Developed https://www.videototextai.com/ exactly for this reason as it was quite impossible to search videos otherwise. Also you can copy the transcript into a LLM and ask questions from video content like that.
yeah I remember the whole transcript youtube coming out a yearish after i made the first version of this in 2019, but i still perfer the timebar highlighting, but thats just a preference thing
The model.pth is a custom LSTM for detecting phonetic similarity, as long as you're running it from the pythons folder ( I didn't manage file location very well) it should work.

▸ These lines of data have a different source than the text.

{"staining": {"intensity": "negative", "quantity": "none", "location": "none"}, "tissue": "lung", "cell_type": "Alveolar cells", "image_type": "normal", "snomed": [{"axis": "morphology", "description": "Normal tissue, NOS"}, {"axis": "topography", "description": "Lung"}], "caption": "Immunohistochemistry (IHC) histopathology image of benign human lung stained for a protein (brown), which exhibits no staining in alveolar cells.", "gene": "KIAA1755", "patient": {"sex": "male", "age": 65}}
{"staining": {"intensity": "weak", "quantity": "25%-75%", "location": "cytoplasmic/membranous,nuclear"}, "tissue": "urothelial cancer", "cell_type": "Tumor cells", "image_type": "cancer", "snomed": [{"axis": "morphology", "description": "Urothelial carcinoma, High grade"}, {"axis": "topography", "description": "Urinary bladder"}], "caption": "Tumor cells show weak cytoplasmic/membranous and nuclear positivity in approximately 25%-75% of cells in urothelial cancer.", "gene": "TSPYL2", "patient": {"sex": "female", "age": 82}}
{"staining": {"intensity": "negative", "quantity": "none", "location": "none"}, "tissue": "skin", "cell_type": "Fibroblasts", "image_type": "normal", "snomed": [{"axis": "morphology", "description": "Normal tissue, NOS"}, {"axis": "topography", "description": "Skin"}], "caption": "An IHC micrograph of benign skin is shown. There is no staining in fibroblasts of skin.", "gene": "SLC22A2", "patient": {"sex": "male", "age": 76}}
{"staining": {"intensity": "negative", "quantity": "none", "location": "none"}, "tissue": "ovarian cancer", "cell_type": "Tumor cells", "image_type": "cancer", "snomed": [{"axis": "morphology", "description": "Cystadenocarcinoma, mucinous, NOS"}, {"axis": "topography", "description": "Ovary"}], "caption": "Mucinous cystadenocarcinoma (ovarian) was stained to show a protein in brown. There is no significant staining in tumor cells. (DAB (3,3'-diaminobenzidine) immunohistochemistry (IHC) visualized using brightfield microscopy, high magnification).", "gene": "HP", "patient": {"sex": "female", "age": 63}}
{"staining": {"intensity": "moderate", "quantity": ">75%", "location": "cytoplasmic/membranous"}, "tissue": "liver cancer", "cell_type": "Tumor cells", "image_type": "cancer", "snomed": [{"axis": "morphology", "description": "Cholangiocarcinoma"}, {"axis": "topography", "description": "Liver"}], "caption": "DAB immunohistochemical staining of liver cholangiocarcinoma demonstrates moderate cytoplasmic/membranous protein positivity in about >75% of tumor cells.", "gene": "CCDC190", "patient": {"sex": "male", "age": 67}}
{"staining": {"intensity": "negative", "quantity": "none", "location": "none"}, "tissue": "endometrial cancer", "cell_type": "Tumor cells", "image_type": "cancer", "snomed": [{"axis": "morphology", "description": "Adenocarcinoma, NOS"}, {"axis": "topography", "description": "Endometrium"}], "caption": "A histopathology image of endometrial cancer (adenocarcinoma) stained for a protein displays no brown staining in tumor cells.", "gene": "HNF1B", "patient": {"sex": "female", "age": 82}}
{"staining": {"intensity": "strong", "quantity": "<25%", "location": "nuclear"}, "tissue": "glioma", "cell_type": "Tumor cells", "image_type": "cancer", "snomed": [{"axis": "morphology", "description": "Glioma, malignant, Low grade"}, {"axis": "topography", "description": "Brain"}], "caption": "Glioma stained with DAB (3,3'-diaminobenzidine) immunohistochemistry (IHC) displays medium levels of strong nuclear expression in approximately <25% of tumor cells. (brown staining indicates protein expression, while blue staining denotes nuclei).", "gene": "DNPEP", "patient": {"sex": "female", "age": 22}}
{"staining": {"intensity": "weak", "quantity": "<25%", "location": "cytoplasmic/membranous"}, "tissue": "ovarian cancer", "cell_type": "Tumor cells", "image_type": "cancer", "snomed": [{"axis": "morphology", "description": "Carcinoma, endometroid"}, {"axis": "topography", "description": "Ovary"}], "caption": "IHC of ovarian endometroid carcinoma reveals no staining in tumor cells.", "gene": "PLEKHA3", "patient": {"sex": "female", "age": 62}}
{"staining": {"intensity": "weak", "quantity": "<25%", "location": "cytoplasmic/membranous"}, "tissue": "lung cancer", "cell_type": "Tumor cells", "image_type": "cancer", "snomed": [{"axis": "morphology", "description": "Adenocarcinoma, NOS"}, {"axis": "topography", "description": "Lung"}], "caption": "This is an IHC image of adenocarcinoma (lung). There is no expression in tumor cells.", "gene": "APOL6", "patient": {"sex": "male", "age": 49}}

ahh never really looked cause i built my original one in 2019 off of Deepspeech haha just updated it for fun mostly. I know youtube captions themselves are good, but one thing on his code would be that not all videos have captions. Since mine actually downloads the audio and runs it, it would still have values on those older videos that never got captions
I searched for my YouTube username and then for the exact title of one video I posted and it didn't find either one.... instead it said the title of my video was not true because it didn't interpret it correctly (but it didn't link to the video).